Research Group: Soft Tissue

Research Areas

Skin tissue engineering for burn patients

A valuable breakthrough in the scientific field is the development of artificial skin, which is being used in major burn patients. The plus point of such discovery is that the artificially-grown skin can be stored in tissue banks and could be used when it is needed. The major drawback with existing burns treatment using skin grafting is that the patients need to wait for a number of weeks until the skin is grown from patients own healthy skin, and also the donor site is a new wound which is a potential site for infection. In addition donor site is limited and extensive burns make it impossible. Angiogenesis is the growth of new blood vessels by capillary sprouting from pre-existing blood vessels. It is critical to the development of hybrid organs and tissue constructs, which require a blood supply to provide nutrients needed for cell viability.
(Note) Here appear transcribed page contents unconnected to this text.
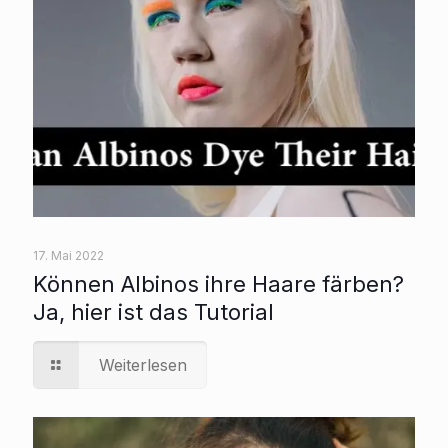
17. Mai 2022
Können Albinos ihre Haare färben?
Ja, hier ist das Tutorial
Weiterlesen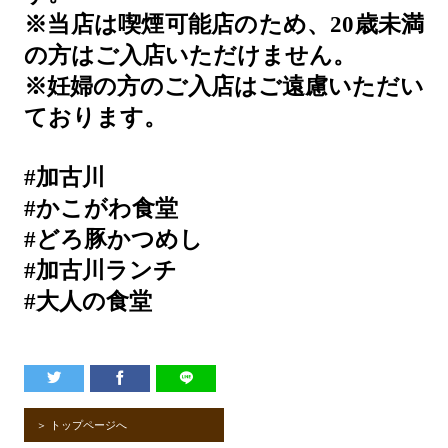
※当店は喫煙可能店のため、20歳未満
の方はご入店いただけません。
※妊婦の方のご入店はご遠慮いただい
ております。
#加古川
#かこがわ食堂
#どろ豚かつめし
#加古川ランチ
#大人の食堂
＞ トップページへ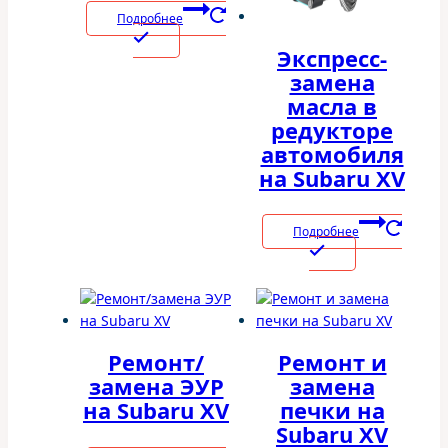
Подробнее
Экспресс-
замена
масла в
редукторе
автомобиля
на Subaru XV
Подробнее
Ремонт/
Ремонт и
замена ЭУР
замена
на Subaru XV
печки на
Subaru XV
Nerve Guidance Conduits (Ngc) For Peripheral Nerve Repair

Aim of this project is to develop polymer based NGCs which are biocompatible, biodegradable and fulfill all requirements of an ideal NGCs. Reported artificial NGCs were successfully used for distances up to 30 mm but not more as thin fascicles regenerate more easily that large caliber nerves and successful regeneration of fiber motors is also difficult that sensory axons fascicles regenerate more easily than large caliber nerves. The usefulness of futures NGS will be determined by their ability to support nerve growth over long distances. Furthermore there is also need of cell-free scaffolds that can be used on demand by neuro-surgeons.
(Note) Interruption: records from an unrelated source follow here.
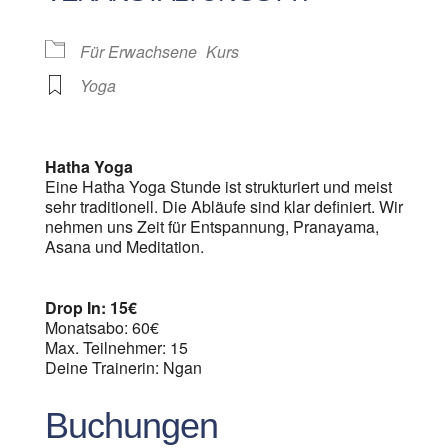
Für Erwachsene
Kurs
Yoga
Hatha Yoga
Eine Hatha Yoga Stunde ist strukturiert und meist
sehr traditionell. Die Abläufe sind klar definiert. Wir
nehmen uns Zeit für Entspannung, Pranayama,
Asana und Meditation.
Drop In: 15€
Monatsabo: 60€
Max. Teilnehmer: 15
Deine Trainerin: Ngan
Buchungen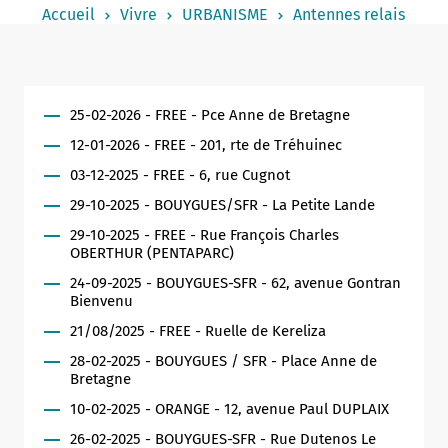
Accueil
Vivre
URBANISME
Antennes relais
Notaire
Un commerce
Journaliste
25-02-2026 - FREE - Pce Anne de Bretagne
12-01-2026 - FREE - 201, rte de Tréhuinec
03-12-2025 - FREE - 6, rue Cugnot
29-10-2025 - BOUYGUES/SFR - La Petite Lande
29-10-2025 - FREE - Rue François Charles
OBERTHUR (PENTAPARC)
24-09-2025 - BOUYGUES-SFR - 62, avenue Gontran
Bienvenu
21/08/2025 - FREE - Ruelle de Kereliza
28-02-2025 - BOUYGUES / SFR - Place Anne de
Bretagne
10-02-2025 - ORANGE - 12, avenue Paul DUPLAIX
26-02-2025 - BOUYGUES-SFR - Rue Dutenos Le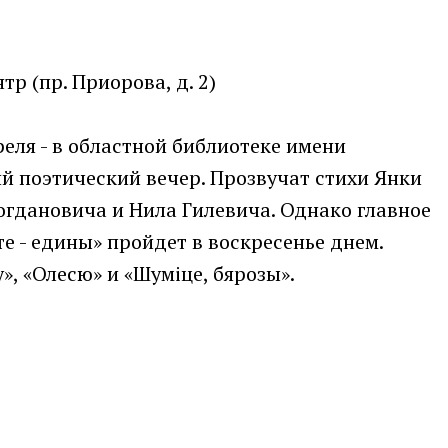
р (пр. Приорова, д. 2)
еля - в областной библиотеке имени
й поэтический вечер. Прозвучат стихи Янки
огдановича и Нила Гилевича. Однако главное
е - едины» пройдет в воскресенье днем.
, «Олесю» и «Шуміце, бярозы».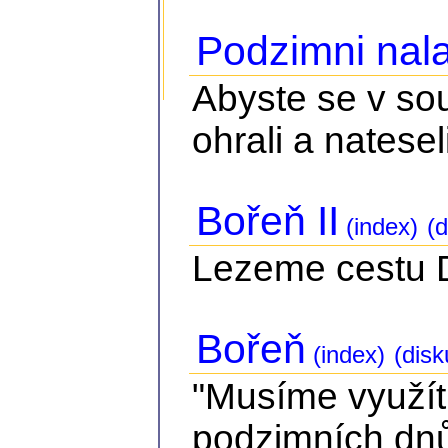
Podzimni nala
Abyste se v so
ohrali a nateseli
Bořeň II
(index)
(d
Lezeme cestu Dv
Bořeň
(index)
(disk
"Musíme využít
podzimních dnů.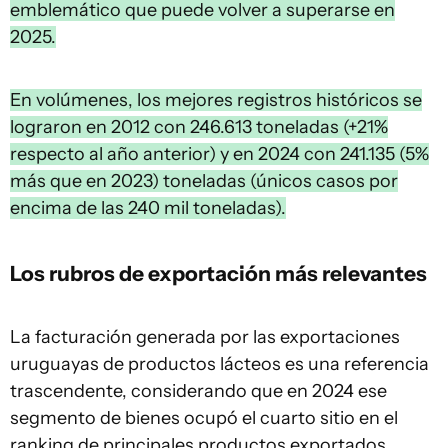
emblemático que puede volver a superarse en
2025.
En volúmenes, los mejores registros históricos se
lograron en 2012 con 246.613 toneladas (+21%
respecto al año anterior) y en 2024 con 241.135 (5%
más que en 2023) toneladas (únicos casos por
encima de las 240 mil toneladas).
Los rubros de exportación más relevantes
La facturación generada por las exportaciones
uruguayas de productos lácteos es una referencia
trascendente, considerando que en 2024 ese
segmento de bienes ocupó el cuarto sitio en el
ranking de principales productos exportados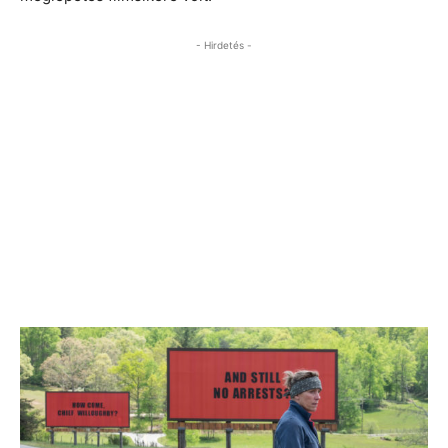
- Hirdetés -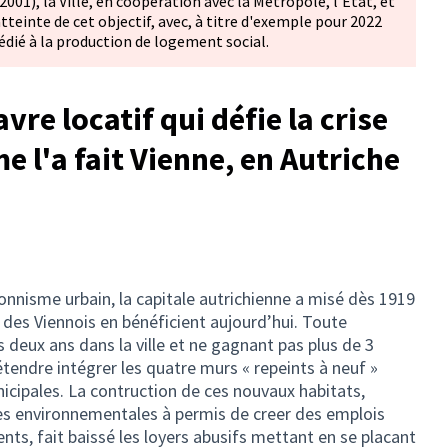
001), la Ville, en coopération avec la Métropole, l'Etat, et
atteinte de cet objectif, avec, à titre d'exemple pour 2022
édié à la production de logement social.
vre locatif qui défie la crise
 l'a fait Vienne, en Autriche
onnisme urbain, la capitale autrichienne a misé dès 1919
% des Viennois en bénéficient aujourd’hui. Toute
deux ans dans la ville et ne gagnant pas plus de 3
tendre intégrer les quatre murs « repeints à neuf »
icipales. La contruction de ces nouvaux habitats,
es environnementales à permis de creer des emplois
ts, fait baissé les loyers abusifs mettant en se placant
Composite Scaffolds For Trabecular Bone Repair Applications

Trabecular or cancellous bone is a highly porous osseous tissue forming approximately 20 % of the human skeleton. It encloses numerous hollow spaces and thus, appears honeycomb- or sponge- like. It has high surface area to mass ratio due to high level of porosity and low density. The research focus in this project porous biocomposite scaffolds based on HAp and biocompatible polymers, thus complementing the benefits of two phases and emulating natural bone architecture. In this covenant, natural polysaccharides, e.g. cellulose, chitin, chitosan, etc. and their derivatives have become the matrices of choice to develop composite scaffolds for tissue engineering applications


Synthesis Of Bioceramic 3d Scaffolds For Guided Bone Generation:

A key component for successful bone regeneration is the scaffold that serves as a template for cell interactions and the formation of bone-extracellular matrix to provide structural support to the newly formed tissue. Recently, working at the forefront of research into the development of novel bioceramic scaffolds. Ultimate aim is to get scaffolds with mechanical properties similar to those of the bone repair site, good biocompatibility and biodegradability at a rate commensurate with remodeling.
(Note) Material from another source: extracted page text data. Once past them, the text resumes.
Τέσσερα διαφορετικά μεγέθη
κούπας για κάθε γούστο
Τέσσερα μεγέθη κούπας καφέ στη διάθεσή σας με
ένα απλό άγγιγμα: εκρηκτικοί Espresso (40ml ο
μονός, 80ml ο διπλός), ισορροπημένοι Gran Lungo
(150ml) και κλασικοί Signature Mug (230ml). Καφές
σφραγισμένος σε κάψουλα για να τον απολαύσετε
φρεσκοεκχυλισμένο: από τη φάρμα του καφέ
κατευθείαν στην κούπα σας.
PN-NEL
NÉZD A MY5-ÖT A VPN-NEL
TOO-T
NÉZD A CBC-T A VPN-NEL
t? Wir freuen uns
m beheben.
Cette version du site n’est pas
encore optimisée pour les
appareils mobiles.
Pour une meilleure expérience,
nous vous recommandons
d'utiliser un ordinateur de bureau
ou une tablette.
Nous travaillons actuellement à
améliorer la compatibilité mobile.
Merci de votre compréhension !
Development Of Azole Based Potential Protein Kinase Inhibitors

Enzymes are reactive centres for every biochemical process and all enzymes are proteins with the exception of some catalytic RNA. The ability of enzymes to transfer and specifically bind to the molecule along with the stabilization of the transition state gives them extraordinary catalytic power. Phosphorylation is one of the key processes in nature and is specifically responsible for switching the cellular activities. The transfer of these phosphoryl groups to amino acid residue is catalyzed by enzymes called protein kinases. These kinases play an important role in signal transductions and they are just like switches which can turn on or off cellular activity. There are many diseases like cancer, diabetes, inflammation etc which are related to the protein kinase-mediated signalling pathway and it was anticipated that this would stimulate searches for inhibitors. However, in contrast to other enzyme systems, nearly 518 protein kinases have been identified until now and account alone for 2% of the human genome. Inhibitors of these protein kinases have therefore great potential as bioactive compounds either in the form of pharmaceutical drugs or as crop protecting reagents. There are many different classes of protein kinase inhibitors like PKC inihibitors, tyrosine kinase inhibitors aniline-pyrimidine inhibitors etc. The target of present project is to prepare the PKI’s based on pyridine-pyrimidine structures. In target molecules the aromatic rings will be displaced by other heterocylces like thiazole, oxazole, imidazole etc to obtain more target oriented and biologically active drugs.